SUPPLIED INFORMATION:

%%

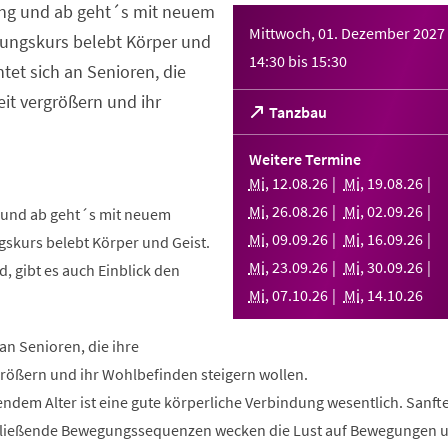
ng und ab geht´s mit neuem
Mittwoch, 01. Dezember 2027
ungskurs belebt Körper und
14:30
bis
15:30
htet sich an Senioren, die
it vergrößern und ihr
(Öffnet
Tanzbau
in
einem
Weitere Termine
neuen
Mi
,
12
.
08
.
26
Mi
,
19
.
08
.
26
Tab)
Mi
,
26
.
08
.
26
Mi
,
02
.
09
.
26
und ab geht´s mit neuem
Mi
,
09
.
09
.
26
Mi
,
16
.
09
.
26
skurs belebt Körper und Geist.
Mi
,
23
.
09
.
26
Mi
,
30
.
09
.
26
, gibt es auch Einblick den
Mi
,
07
.
10
.
26
Mi
,
14
.
10
.
26
 an Senioren, die ihre
rößern und ihr Wohlbefinden steigern wollen.
ndem Alter ist eine gute körperliche Verbindung wesentlich. Sanft
fließende Bewegungssequenzen wecken die Lust auf Bewegungen 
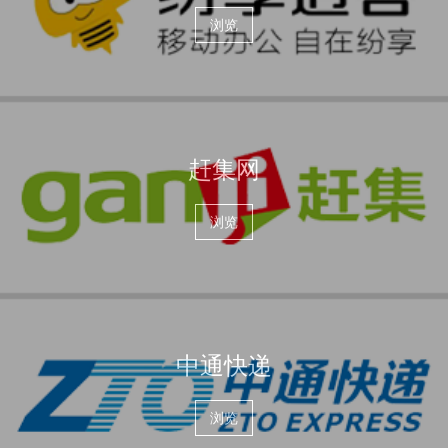
浏览
赶集网
浏览
中通快递
浏览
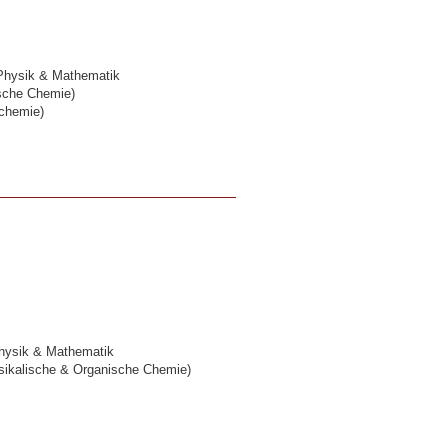
 Physik & Mathematik
sche Chemie)
chemie)
Physik & Mathematik
ysikalische & Organische Chemie)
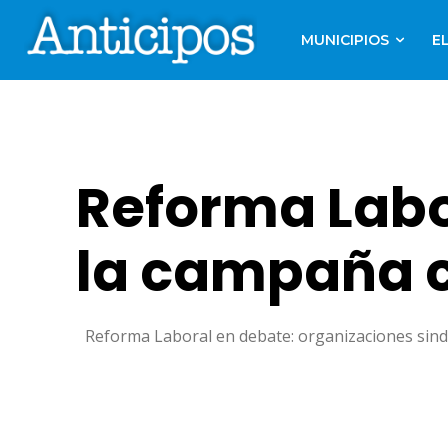
MUNICIPIOS
E
Reforma Labor
la campaña c
Reforma Laboral en debate: organizaciones sindi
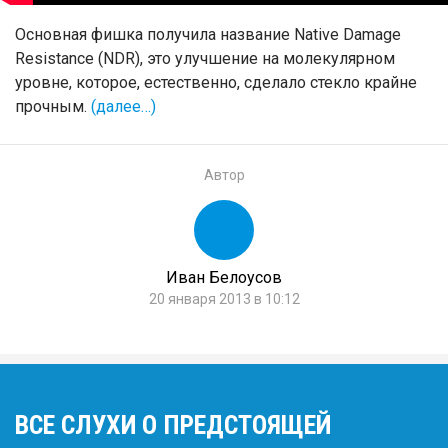
Основная фишка получила название Native Damage
Resistance (NDR), это улучшение на молекулярном
уровне, которое, естественно, сделало стекло крайне
прочным.
(далее…)
Автор
Иван Белоусов
20 января 2013 в 10:12
ВСЕ СЛУХИ О ПРЕДСТОЯЩЕЙ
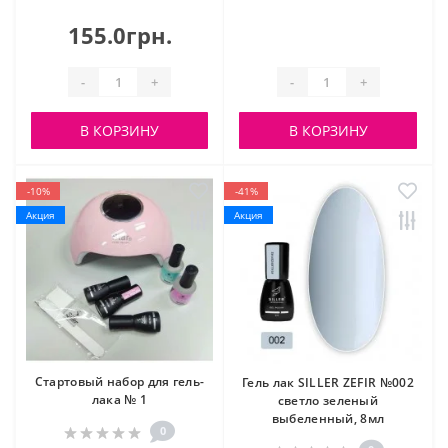
155.0грн.
-
+
-
+
В КОРЗИНУ
В КОРЗИНУ
-10%
-41%
Акция
Акция
Стартовый набор для гель-
Гель лак SILLER ZEFIR №002
лака № 1
светло зеленый
выбеленный, 8мл
0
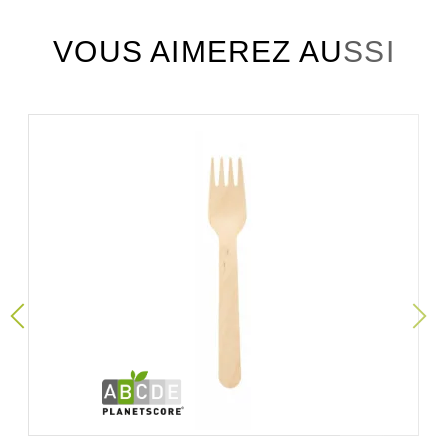
VOUS AIMEREZ AUSSI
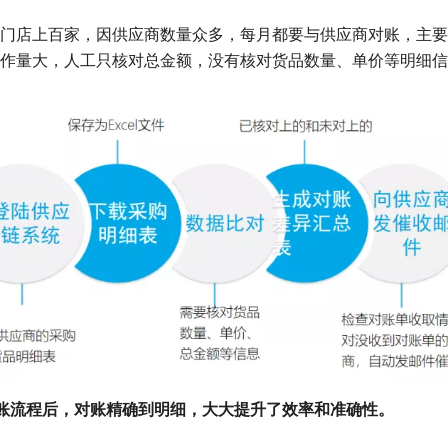
门店上百家，因供应商数量众多，每月都要与供应商对账，主要
作量大，人工只核对总金额，没有核对货品数量、单价等明细信
现对账流程后，对账精确到明细，大大提升了效率和准确性。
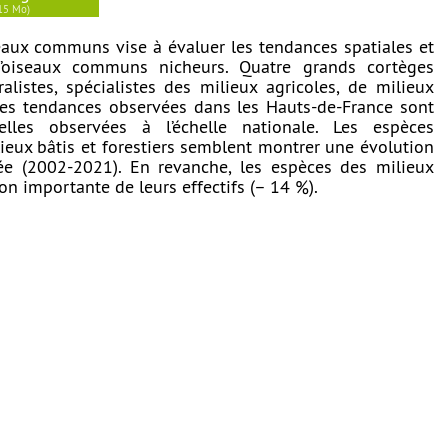
.15 Mo)
eaux communs vise à évaluer les tendances spatiales et
d’oiseaux communs nicheurs. Quatre grands cortèges
alistes, spécialistes des milieux agricoles, de milieux
. Les tendances observées dans les Hauts-de-France sont
elles observées à l’échelle nationale. Les espèces
lieux bâtis et forestiers semblent montrer une évolution
iée (2002-2021). En revanche, les espèces des milieux
on importante de leurs effectifs (– 14 %).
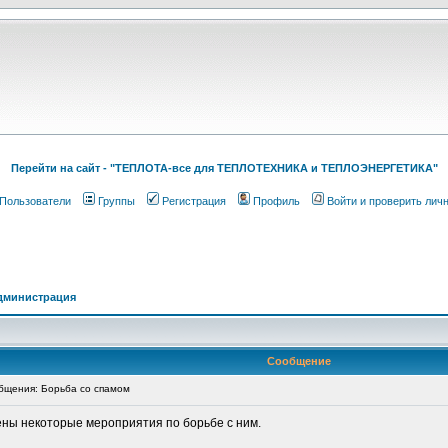
Перейти на cайт - "ТЕПЛОТА-все для ТЕПЛОТЕХНИКА и ТЕПЛОЭНЕРГЕТИКА"
Пользователи
Группы
Регистрация
Профиль
Войти и проверить лич
дминистрация
Сообщение
щения: Борьба со спамом
ены некоторые мероприятия по борьбе с ним.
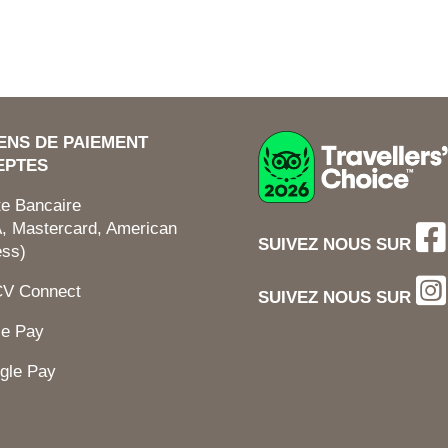
ENS DE PAIEMENT
EPTES
te Bancaire
, Mastercard, American
SUIVEZ NOUS SUR
ess)
CV Connect
SUIVEZ NOUS SUR
le Pay
gle Pay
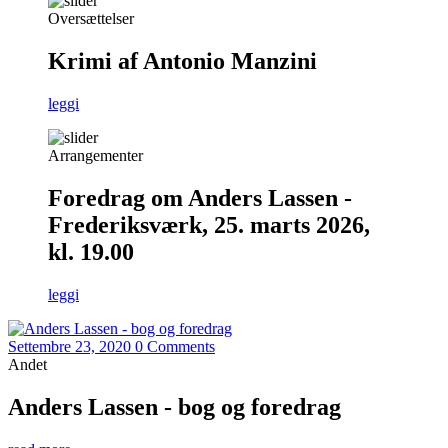
Oversættelser
Krimi af Antonio Manzini
leggi
Arrangementer
Foredrag om Anders Lassen -
Frederiksværk, 25. marts 2026,
kl. 19.00
leggi
Settembre 23, 2020
0 Comments
Andet
Anders Lassen - bog og foredrag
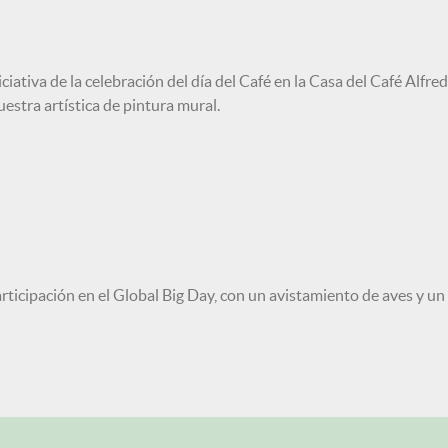
iciativa de la celebración del día del Café en la Casa del Café Alfr
estra artística de pintura mural.
rticipación en el Global Big Day, con un avistamiento de aves y un t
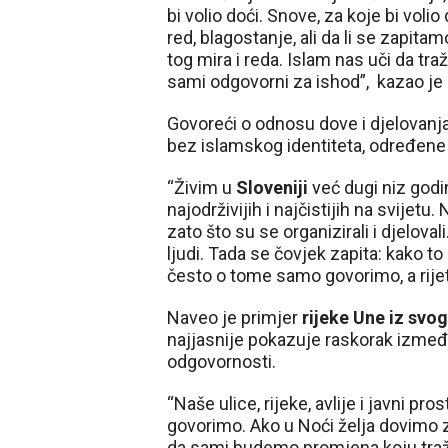
bi volio doći. Snove, za koje bi vol
red, blagostanje, ali da li se zapi
tog mira i reda. Islam nas uči da tr
sami odgovorni za ishod”, kazao je 
Govoreći o odnosu dove i djelovanja,
bez islamskog identiteta, određene v
“Živim u
Sloveniji
već dugi niz godi
najodrživijih i najčistijih na svijetu
zato što su se organizirali i djelova
ljudi. Tada se čovjek zapita: kako to 
često o tome samo govorimo, a rijetk
Naveo je primjer
rijeke Une iz svo
najjasnije pokazuje raskorak izmeđ
odgovornosti.
“Naše ulice, rijeke, avlije i javni pr
govorimo. Ako u Noći želja dovimo 
da sami budemo promjena koju traži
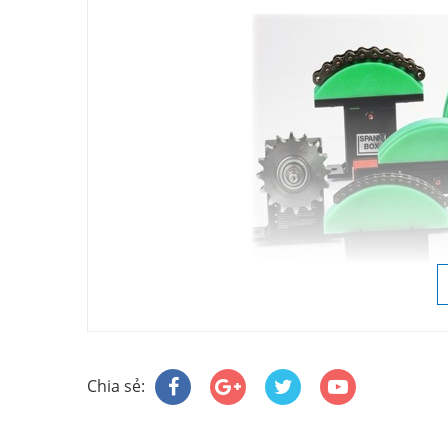
Chia sẻ:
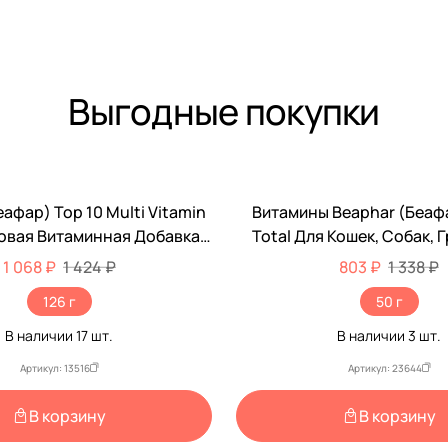
Выгодные покупки
афар) Top 10 Multi Vitamin
Витамины Beaphar (Беафа
-40%
овая Витаминная Добавка
Total Для Кошек, Собак, 
 Собак 180шт 12542
Птиц При Линьке 50м
1 068 ₽
1 424 ₽
803 ₽
1 338 ₽
126 г
50 г
В наличии
17
шт.
В наличии
3
шт.
Артикул: 13516
Артикул: 23644
В корзину
В корзину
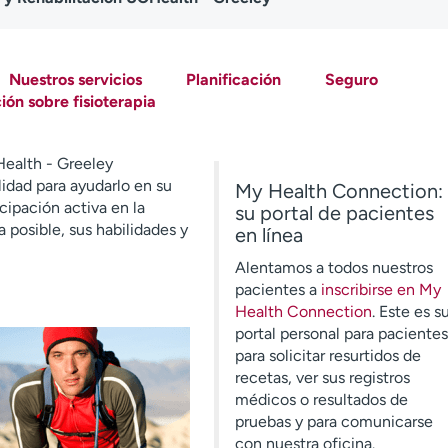
Nuestros servicios
Planificación
Seguro
ión sobre fisioterapia
Health - Greeley
lidad para ayudarlo en su
My Health Connection:
cipación activa en la
su portal de pacientes
 posible, sus habilidades y
en línea
Alentamos a todos nuestros
pacientes a
inscribirse en My
Health Connection
. Este es s
portal personal para pacientes
para solicitar resurtidos de
recetas, ver sus registros
médicos o resultados de
pruebas y para comunicarse
con nuestra oficina.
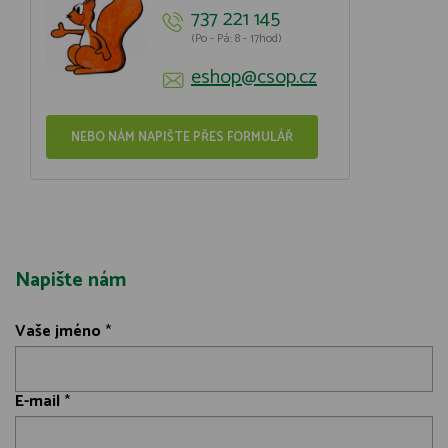
737 221 145
(Po - Pá: 8 - 17hod)
eshop@csop.cz
NEBO NÁM NAPIŠTE PŘES FORMULÁŘ
Napište nám
Vaše jméno
*
E-mail
*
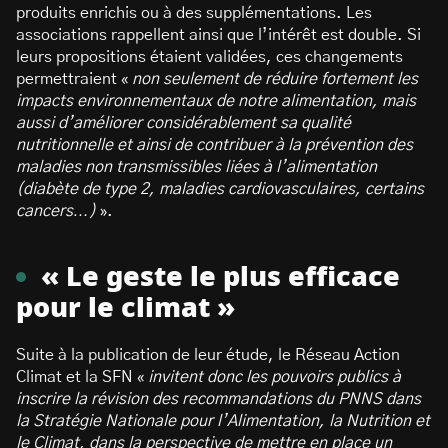
produits enrichis ou à des supplémentations. Les
associations rappellent ainsi que l’intérêt est double. Si
leurs propositions étaient validées, ces changements
permettraient «
non seulement de réduire fortement les
impacts environnementaux de notre alimentation, mais
aussi d’améliorer considérablement sa qualité
nutritionnelle et ainsi de contribuer à la prévention des
maladies non transmissibles liées à l’alimentation
(diabète de type 2, maladies cardiovasculaires, certains
cancers…)
».
« Le geste le plus efficace
pour le climat »
Suite à la publication de leur étude, le Réseau Action
Climat et la SFN
«
invitent donc les pouvoirs publics à
inscrire la révision des recommandations du PNNS dans
la Stratégie Nationale pour l’Alimentation, la Nutrition et
le Climat, dans la perspective de mettre en place un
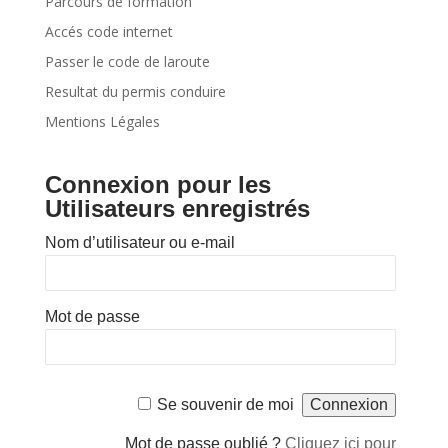
Parcours de formation
Accés code internet
Passer le code de laroute
Resultat du permis conduire
Mentions Légales
Connexion pour les
Utilisateurs enregistrés
Nom d’utilisateur ou e-mail
Mot de passe
Se souvenir de moi
Mot de passe oublié ?
Cliquez ici pour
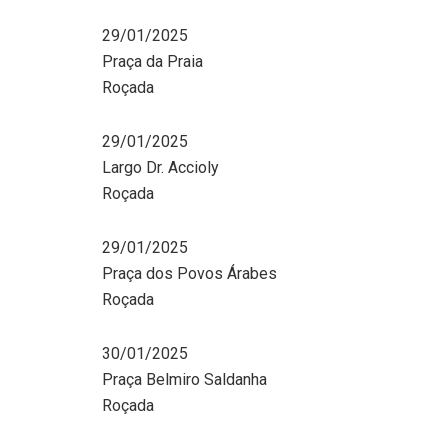
29/01/2025
Praça da Praia
Roçada
29/01/2025
Largo Dr. Accioly
Roçada
29/01/2025
Praça dos Povos Árabes
Roçada
30/01/2025
Praça Belmiro Saldanha
Roçada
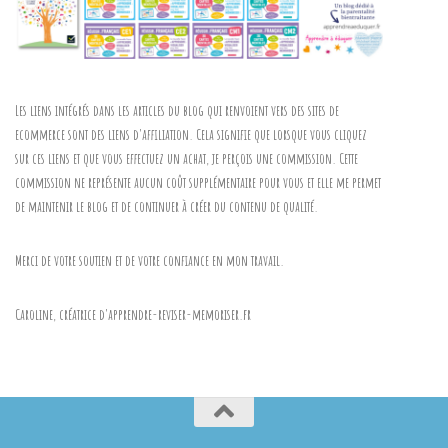
Les liens intégrés dans les articles du blog qui renvoient vers des sites de
ecommerce sont des liens d'affiliation. Cela signifie que lorsque vous cliquez
sur ces liens et que vous effectuez un achat, je perçois une commission. Cette
commission ne représente aucun coût supplémentaire pour vous et elle me permet
de maintenir le blog et de continuer à créer du contenu de qualité.
Merci de votre soutien et de votre confiance en mon travail.
Caroline, créatrice d'apprendre-reviser-memoriser.fr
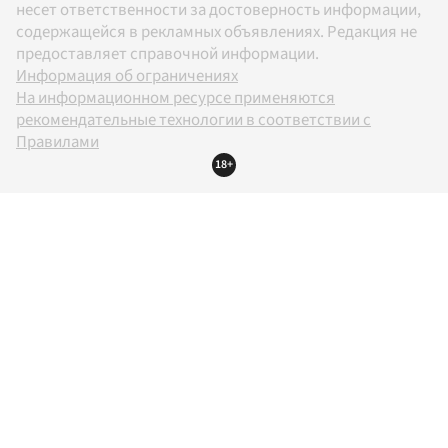
несет ответственности за достоверность информации,
содержащейся в рекламных объявлениях. Редакция не
предоставляет справочной информации.
Информация об ограничениях
На информационном ресурсе применяются
рекомендательные технологии в соответствии с
Правилами
18+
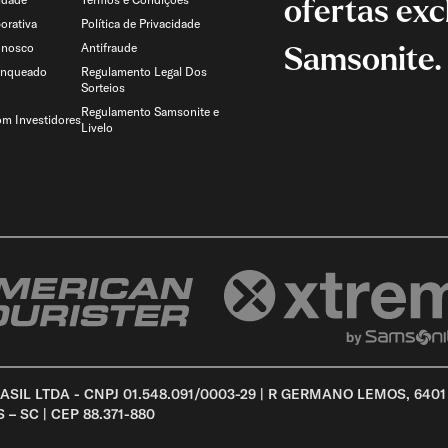
ofertas exc
orativa
Política de Privacidade
onosco
Antifraude
Samsonite.
anqueado
Regulamento Legal Dos
Sorteios
Regulamento Samsonite e
om Investidores
Livelo
SIL LTDA - CNPJ 01.548.091/0003-29 | R GERMANO LEMOS, 6401
 SC | CEP 88.371-880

%%

WORK INSTRUCTIONS:
Find every line in the records above that contains the word "dans" and copy each of those lines out.

SOLUTION BELOW:
. Les tendances observées dans les Hauts-de-France sont
inscrire la révision des recommandations du PNNS dans
le Climat, dans la perspective de mettre en place un
Les liens intégrés dans les articles du blog qui renvoient vers des sites de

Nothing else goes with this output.